А когда отчаялись дождаться зимнего снега, пришло время ждать вешних дождей. Весна кубанская приходилась по обычаю на тот переломный срок, о котором в средней полосе говорят ещё по-зимнему: «Солнце на лето — зима на мороз…» Солнце тогда и в самом деле поворачивало к лету, а морозу уж нечего тут делать было: южный ветер «моряк» нагонял из-за гор череду осадистых, волглых туч, которые разрешались над степями то бешеными грозовыми ливнями, то тихими обложными дождями, а после земля тихо и урожайно парила…
Ждали-то ветра с юго-запада, а он двинул негаданно с другой стороны, да с морозом… Заюлила, запуржила небывалая, чёрная позёмка в сухом поле, а потом всю пашню начало слизывать ураганом и поднимать в небо. Будто сама земля сорвалась с привычной орбиты и понеслась в тартарары.
Хутор Вербный уютно притулился за горой, ан и в хуторе не видно белого света. И не понять — то ли сизое утро, то ли осенний вечер опустился на улицы, жалобно поющие сады и хаты с закрытыми ставнями.
Ехали нынче крепить стога в поле, за Малым Кругликом. Кузов до половины был загружен кольями и длинными жердями. Сидеть на них неловко и зыбко, но терпеть приходилось и не такое, привыкли. Агнюшка ввалилась в кузов последней и, оберегая варежкой глаза, вслепую протискалась к самой кабине, плечо в плечо с Анастасией Долговой.
— Трогай! — закричала она шофёру дяде Грише промороженным голосом. — Токо тише, не растряси! Перепутаешь нас с дровьем!
Впереди полыхнули фары, машина дёрнулась, все качнулись разом и прилегли друг к дружке, обнялись. Агнюшка чуть не за пазуху сунулась к Анастасии круглой головой и засмеялась чему-то.
— Ой, будь ты проклят! Запевай, девки, про любовь! — с мучительным стоном крикнула Агнюшка, прильнув к мягкой, грудастой товарке.
Тряхнуло раз и другой, и жерди под ними прогнулись и заскрежетали мёрзлой, корой. С кабины запорошило чёрной метелью.
— Эту, как её… — дурачилась Агнюшка. — Криворотую! «Эт-то здо-ре-во, эт-то здо-рево! Научись на гармошке играть!…»

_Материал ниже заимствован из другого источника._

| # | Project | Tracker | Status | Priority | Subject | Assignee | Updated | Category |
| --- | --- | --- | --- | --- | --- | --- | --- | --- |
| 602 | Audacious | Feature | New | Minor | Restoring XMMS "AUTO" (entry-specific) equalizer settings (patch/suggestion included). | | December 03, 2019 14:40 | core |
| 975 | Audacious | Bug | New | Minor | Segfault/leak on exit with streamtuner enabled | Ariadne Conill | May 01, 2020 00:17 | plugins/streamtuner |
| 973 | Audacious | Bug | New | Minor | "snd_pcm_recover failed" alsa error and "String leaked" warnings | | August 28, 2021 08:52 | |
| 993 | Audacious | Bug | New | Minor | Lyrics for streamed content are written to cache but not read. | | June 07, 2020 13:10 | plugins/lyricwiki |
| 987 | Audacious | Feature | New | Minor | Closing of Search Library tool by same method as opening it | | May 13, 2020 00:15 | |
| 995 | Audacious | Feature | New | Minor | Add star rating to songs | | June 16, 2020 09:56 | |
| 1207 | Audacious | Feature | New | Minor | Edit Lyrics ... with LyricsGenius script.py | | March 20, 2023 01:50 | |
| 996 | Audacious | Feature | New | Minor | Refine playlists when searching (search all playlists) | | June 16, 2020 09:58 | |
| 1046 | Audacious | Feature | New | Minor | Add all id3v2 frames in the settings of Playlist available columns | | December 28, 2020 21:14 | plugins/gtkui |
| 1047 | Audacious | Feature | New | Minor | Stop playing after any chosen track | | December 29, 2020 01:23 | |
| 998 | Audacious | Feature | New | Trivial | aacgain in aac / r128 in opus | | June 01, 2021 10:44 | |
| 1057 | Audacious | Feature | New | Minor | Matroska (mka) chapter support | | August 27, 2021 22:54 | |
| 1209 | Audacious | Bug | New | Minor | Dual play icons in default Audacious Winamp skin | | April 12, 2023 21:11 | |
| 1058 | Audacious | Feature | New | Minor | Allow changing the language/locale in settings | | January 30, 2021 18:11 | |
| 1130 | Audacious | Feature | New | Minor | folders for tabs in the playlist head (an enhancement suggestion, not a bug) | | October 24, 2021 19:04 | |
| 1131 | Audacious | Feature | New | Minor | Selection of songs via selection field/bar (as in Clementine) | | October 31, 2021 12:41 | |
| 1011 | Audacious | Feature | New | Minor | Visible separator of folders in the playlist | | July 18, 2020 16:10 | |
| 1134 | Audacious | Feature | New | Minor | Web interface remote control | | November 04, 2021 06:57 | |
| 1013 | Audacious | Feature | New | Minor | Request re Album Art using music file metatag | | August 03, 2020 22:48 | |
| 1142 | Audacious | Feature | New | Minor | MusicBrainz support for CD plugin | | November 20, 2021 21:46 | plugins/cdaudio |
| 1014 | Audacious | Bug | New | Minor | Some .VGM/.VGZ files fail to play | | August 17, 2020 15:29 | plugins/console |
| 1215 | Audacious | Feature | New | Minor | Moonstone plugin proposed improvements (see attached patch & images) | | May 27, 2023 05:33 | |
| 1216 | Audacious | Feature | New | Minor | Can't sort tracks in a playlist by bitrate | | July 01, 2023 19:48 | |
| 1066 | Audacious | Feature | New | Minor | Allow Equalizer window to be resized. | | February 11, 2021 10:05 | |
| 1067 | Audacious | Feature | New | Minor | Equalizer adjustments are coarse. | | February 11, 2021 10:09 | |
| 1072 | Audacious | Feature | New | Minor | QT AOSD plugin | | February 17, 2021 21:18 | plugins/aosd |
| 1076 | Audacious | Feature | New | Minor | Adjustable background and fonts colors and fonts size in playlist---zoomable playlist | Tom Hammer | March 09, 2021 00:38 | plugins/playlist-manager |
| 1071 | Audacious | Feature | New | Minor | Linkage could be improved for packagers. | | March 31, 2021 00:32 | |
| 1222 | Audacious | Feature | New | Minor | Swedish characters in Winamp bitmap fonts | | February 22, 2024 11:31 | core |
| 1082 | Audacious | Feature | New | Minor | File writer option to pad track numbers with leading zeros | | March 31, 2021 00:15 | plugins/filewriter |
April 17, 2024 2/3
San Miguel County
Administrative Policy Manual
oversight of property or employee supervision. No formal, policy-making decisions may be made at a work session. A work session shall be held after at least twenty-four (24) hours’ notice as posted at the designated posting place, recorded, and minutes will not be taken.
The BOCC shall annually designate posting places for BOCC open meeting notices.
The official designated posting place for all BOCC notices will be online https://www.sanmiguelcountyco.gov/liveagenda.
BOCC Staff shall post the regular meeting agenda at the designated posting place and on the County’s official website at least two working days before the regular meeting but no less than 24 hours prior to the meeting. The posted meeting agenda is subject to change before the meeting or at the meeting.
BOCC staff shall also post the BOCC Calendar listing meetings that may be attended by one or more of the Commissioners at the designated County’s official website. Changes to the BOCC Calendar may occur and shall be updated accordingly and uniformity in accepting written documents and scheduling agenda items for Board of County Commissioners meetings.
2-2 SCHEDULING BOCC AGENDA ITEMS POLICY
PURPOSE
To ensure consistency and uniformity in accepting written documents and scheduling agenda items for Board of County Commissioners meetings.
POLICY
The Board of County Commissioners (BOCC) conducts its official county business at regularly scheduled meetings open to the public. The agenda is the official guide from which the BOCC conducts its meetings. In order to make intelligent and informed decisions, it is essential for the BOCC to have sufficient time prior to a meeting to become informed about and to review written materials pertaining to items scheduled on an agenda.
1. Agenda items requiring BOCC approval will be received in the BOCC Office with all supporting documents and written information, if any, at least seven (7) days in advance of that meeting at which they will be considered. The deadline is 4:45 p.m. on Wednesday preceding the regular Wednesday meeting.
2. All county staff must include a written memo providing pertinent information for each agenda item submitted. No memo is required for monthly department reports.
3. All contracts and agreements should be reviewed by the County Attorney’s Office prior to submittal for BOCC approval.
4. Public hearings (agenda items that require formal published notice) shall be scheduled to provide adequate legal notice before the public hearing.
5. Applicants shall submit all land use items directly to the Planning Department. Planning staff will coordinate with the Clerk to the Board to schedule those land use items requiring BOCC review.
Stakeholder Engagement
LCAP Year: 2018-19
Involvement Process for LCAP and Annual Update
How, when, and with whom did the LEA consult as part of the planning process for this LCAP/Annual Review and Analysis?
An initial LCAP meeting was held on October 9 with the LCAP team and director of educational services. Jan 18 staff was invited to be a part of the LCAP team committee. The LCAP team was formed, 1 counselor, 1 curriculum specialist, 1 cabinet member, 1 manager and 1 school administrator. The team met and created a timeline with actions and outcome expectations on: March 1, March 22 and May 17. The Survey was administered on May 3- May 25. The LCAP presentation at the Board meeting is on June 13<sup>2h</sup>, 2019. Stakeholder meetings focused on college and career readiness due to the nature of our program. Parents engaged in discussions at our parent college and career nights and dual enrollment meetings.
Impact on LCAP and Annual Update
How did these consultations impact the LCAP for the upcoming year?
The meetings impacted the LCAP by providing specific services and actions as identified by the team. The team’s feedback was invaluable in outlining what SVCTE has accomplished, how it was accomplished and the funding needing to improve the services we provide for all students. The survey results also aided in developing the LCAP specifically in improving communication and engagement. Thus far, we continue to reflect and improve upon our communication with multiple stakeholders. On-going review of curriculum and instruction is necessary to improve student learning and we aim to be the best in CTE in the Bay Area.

— Чисто полоумная ты, Агнюшка! — сказала бабка Подколзина, обнимавшая Анастасию с другой стороны. — Зубы-то! Зубы не кажи на ветер, потеряешь с простуды! Ить это беда какая баба, чисто с истрады её сняли! А тут снегу до какой поры…
Агнюшка вминалась в грудь Анастасии, как юркий воробей в зимнюю копну, что-то шептала ей на ухо, через платок, и хохотала.
— Про любовь! — сопела бабка Подколзина с другой стороны. — А любови никакой вовсе и нету! Все на истради придумывают, на забаву!
— Разобралась на старости лет! — осекла её Агнюшка. — Молодая была, небось другое на уме было!
— И молодая этак хвостом не вертела! — заругалась бабка, легко пускаясь в пустую и как бы даже нарочитую перебранку ради недоброй погоды, Но голоса её даже и Анастасия уже не расслышала. Машина выбралась из-за хуторской горы на открытое, и вот тут женщины только увидели и почувствовали бурю, бешеный натиск воздуха, перемешанного с землёй. Ветер на ходу машины выл неистово, он и сорвал со старушечь их губ ненужные слова.
«Не земля уж стала, а будто зола, будто пепел какой…» — подумала Анастасия, кутаясь в полушалок и пряча глаза. Ей хотелось прильнуть к кому-нибудь, уткнуться в чью-то тёплую подмышку, но как-то так получалось всякий раз, что женщины сами льнули к ней, и ничего уж не оставалось, как прикрывать их собою, наклоня голову.
— Слышь, чего бабка говорит-то? — прыскала и захлёбывалась коротким, дурашливым хохотком Агнюшка в телогрейку Анастасии. — Насмотрелась, окаянная, телевизора… Может, отнять у неё этот ящик? А?
— Дело твоё, — скупо шевельнула губами Анастасия.
Телевизор у бабки Подколзиной был премиальный.
По ходатайству Агнюшки и всего огородного звена правление наградило старуху, как почётную колхозницу. То-то и шутила звеньевая, что сама приложила руку к этому богатству, а товарка никак не хотела принимать её шутки. Сидела будто неживая, к чему-то своему, тайному, прислушивалась и будто ждала чего-то.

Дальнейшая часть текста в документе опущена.